=== Task brief ===
Word for word, retype the first line of the records and every following line through the one containing "299, 590, 342]".

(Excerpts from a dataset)
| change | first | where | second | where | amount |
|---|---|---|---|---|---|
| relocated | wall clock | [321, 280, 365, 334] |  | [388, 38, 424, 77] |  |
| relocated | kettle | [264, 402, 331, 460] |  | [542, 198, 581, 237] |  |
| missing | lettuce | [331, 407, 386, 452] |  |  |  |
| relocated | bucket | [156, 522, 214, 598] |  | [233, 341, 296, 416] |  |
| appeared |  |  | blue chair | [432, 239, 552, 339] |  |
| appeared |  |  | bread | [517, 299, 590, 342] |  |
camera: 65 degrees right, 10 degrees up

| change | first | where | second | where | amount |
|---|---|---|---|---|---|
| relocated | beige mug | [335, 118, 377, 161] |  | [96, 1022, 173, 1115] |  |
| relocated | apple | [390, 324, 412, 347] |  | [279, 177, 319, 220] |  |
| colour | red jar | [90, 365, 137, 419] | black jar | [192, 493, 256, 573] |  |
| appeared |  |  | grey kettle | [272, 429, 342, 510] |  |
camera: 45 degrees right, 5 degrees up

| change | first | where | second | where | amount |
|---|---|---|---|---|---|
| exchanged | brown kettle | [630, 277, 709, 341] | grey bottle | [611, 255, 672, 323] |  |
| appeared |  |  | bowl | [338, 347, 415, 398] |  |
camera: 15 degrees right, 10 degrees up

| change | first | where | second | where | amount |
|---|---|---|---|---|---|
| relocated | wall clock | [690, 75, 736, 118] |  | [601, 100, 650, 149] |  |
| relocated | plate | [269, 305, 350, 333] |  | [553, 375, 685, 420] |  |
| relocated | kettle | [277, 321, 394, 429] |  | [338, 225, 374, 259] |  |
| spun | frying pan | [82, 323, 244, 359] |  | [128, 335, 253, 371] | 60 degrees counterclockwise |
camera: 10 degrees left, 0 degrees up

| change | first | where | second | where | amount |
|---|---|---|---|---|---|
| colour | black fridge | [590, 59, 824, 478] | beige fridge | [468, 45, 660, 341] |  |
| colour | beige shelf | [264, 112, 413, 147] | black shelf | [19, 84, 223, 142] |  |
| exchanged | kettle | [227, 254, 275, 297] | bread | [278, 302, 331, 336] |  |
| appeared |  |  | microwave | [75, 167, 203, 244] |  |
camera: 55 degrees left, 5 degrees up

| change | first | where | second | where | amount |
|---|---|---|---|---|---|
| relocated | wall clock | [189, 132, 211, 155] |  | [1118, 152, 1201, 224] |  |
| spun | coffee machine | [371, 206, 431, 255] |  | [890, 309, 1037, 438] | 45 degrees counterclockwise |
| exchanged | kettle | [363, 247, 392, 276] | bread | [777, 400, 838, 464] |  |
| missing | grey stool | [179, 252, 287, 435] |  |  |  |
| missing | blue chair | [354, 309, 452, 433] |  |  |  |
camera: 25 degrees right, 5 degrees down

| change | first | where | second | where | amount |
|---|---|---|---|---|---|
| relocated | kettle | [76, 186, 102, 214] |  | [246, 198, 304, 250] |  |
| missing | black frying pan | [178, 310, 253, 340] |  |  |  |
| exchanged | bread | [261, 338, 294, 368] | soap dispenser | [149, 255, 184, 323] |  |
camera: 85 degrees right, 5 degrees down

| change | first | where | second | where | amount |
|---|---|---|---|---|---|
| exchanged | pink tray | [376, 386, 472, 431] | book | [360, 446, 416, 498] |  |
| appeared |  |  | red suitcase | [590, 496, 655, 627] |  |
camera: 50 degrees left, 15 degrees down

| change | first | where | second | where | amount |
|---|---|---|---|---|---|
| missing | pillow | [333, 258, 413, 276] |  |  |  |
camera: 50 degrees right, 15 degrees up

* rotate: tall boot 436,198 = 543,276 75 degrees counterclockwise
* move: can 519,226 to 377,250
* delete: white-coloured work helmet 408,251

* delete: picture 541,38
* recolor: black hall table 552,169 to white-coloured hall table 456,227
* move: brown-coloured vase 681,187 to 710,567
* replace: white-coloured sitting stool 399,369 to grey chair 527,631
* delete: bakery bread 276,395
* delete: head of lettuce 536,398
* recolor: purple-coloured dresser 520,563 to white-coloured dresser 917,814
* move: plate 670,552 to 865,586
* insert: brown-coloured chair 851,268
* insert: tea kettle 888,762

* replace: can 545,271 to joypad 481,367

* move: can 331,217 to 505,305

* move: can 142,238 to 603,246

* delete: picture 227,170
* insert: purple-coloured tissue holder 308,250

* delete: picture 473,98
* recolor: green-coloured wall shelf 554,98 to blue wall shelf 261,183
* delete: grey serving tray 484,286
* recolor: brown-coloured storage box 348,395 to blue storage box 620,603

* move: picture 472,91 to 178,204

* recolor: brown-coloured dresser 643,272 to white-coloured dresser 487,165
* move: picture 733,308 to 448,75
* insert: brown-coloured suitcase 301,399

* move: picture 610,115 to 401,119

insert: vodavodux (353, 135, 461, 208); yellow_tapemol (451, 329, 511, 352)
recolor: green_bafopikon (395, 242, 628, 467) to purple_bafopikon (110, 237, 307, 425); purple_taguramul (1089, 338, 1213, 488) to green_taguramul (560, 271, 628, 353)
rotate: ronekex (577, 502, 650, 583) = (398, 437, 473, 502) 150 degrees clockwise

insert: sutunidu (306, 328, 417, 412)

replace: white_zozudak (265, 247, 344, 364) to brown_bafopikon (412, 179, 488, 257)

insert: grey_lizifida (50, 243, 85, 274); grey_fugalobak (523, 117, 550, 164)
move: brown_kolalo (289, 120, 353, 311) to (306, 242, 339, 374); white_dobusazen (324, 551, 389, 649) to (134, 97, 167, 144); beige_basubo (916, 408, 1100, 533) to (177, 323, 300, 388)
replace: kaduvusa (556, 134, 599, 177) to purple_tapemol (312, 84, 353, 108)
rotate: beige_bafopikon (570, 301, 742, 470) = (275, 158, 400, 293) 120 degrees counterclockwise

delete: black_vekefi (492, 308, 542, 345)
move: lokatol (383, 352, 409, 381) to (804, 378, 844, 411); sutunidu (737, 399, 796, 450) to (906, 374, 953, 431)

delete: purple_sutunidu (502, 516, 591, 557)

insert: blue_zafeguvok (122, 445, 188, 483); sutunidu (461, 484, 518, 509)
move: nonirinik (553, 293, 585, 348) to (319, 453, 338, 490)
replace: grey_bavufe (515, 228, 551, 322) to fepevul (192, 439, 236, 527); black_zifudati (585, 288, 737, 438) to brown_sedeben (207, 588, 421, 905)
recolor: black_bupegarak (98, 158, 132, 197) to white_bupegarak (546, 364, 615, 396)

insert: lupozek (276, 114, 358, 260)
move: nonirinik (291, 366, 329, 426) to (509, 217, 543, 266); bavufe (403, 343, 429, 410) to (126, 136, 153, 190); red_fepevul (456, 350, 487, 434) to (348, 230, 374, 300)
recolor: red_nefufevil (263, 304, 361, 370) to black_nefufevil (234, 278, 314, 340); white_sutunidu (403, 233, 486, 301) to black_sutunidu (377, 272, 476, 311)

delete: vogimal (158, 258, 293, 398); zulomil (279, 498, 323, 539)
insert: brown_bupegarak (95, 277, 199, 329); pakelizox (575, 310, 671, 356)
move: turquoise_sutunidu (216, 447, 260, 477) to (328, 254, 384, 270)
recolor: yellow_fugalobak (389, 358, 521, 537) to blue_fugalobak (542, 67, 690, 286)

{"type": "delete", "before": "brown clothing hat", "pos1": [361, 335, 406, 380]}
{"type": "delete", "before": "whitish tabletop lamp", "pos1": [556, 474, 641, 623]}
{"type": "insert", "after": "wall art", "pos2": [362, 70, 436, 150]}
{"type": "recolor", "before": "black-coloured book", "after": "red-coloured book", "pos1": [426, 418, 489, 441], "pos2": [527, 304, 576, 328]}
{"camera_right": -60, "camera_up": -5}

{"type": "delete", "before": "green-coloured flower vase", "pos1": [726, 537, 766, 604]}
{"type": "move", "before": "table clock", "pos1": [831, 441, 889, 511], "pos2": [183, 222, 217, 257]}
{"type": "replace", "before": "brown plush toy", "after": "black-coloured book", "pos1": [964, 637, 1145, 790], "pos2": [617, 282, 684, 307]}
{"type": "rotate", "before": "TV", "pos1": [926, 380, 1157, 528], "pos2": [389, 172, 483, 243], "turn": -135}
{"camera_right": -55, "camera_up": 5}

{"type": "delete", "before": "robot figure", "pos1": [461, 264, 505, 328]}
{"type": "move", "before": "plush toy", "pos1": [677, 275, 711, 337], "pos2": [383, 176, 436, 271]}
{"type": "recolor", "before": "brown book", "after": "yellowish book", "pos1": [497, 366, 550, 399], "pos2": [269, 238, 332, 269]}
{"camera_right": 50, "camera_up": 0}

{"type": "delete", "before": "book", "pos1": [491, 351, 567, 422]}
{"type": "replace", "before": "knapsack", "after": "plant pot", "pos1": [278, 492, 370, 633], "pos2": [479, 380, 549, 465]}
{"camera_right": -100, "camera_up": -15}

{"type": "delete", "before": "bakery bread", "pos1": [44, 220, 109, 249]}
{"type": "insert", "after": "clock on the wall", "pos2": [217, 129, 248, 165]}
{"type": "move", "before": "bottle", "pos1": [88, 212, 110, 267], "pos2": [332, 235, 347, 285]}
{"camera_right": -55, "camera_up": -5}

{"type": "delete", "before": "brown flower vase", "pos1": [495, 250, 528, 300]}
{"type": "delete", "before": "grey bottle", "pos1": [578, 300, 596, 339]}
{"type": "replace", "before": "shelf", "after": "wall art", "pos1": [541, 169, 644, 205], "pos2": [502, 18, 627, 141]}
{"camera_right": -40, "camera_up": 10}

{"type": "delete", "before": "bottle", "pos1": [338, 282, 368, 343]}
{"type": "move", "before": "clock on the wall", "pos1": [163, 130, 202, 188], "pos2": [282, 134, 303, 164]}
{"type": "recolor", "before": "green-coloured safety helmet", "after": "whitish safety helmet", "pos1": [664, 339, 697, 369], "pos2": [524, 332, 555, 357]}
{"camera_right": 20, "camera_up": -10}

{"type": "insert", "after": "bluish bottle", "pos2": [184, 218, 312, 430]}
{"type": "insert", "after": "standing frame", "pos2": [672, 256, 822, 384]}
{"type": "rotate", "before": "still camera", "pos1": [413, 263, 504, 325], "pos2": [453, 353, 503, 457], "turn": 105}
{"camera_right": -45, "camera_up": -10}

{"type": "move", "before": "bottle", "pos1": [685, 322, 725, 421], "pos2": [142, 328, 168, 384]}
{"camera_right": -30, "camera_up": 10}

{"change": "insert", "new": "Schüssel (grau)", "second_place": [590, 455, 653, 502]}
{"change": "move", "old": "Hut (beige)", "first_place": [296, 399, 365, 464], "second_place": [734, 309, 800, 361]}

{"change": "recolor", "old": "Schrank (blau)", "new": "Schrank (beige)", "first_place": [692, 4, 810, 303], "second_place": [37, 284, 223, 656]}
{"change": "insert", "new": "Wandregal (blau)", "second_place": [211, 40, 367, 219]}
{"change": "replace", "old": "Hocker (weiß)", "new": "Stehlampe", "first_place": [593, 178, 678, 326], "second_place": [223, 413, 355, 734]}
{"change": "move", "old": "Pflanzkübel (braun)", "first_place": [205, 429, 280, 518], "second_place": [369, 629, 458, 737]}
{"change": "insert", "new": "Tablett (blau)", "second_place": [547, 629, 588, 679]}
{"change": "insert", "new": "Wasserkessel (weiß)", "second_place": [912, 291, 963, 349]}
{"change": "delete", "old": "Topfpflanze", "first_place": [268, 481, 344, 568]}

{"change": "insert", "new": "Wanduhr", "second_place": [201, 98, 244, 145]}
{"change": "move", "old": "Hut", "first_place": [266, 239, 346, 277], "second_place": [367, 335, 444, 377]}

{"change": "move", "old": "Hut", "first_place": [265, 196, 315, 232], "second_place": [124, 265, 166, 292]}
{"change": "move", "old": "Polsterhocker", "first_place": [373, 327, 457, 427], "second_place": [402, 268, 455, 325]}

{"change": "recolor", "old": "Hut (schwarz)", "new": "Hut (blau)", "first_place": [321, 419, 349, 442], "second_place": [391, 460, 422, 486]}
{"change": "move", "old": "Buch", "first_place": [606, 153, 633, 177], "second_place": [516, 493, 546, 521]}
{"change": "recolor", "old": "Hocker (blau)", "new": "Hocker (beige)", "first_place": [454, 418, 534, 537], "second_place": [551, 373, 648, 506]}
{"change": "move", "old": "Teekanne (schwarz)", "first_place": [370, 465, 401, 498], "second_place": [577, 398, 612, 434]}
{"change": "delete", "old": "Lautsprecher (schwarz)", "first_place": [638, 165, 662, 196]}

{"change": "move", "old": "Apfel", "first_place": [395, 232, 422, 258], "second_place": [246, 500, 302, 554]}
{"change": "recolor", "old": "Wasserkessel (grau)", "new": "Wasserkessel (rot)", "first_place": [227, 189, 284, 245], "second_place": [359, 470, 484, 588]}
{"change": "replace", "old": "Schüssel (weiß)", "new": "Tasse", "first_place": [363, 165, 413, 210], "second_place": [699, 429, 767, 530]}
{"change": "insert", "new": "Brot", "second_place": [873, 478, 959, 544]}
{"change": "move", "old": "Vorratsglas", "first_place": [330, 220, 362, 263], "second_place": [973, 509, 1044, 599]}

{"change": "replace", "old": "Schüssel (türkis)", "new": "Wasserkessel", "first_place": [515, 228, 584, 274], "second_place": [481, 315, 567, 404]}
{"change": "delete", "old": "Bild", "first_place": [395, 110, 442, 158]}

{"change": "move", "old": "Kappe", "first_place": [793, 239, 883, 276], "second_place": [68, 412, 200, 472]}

=== Exercise response ===
| change | first | where | second | where | amount |
|---|---|---|---|---|---|
| relocated | wall clock | [321, 280, 365, 334] |  | [388, 38, 424, 77] |  |
| relocated | kettle | [264, 402, 331, 460] |  | [542, 198, 581, 237] |  |
| missing | lettuce | [331, 407, 386, 452] |  |  |  |
| relocated | bucket | [156, 522, 214, 598] |  | [233, 341, 296, 416] |  |
| appeared |  |  | blue chair | [432, 239, 552, 339] |  |
| appeared |  |  | bread | [517, 299, 590, 342] |  |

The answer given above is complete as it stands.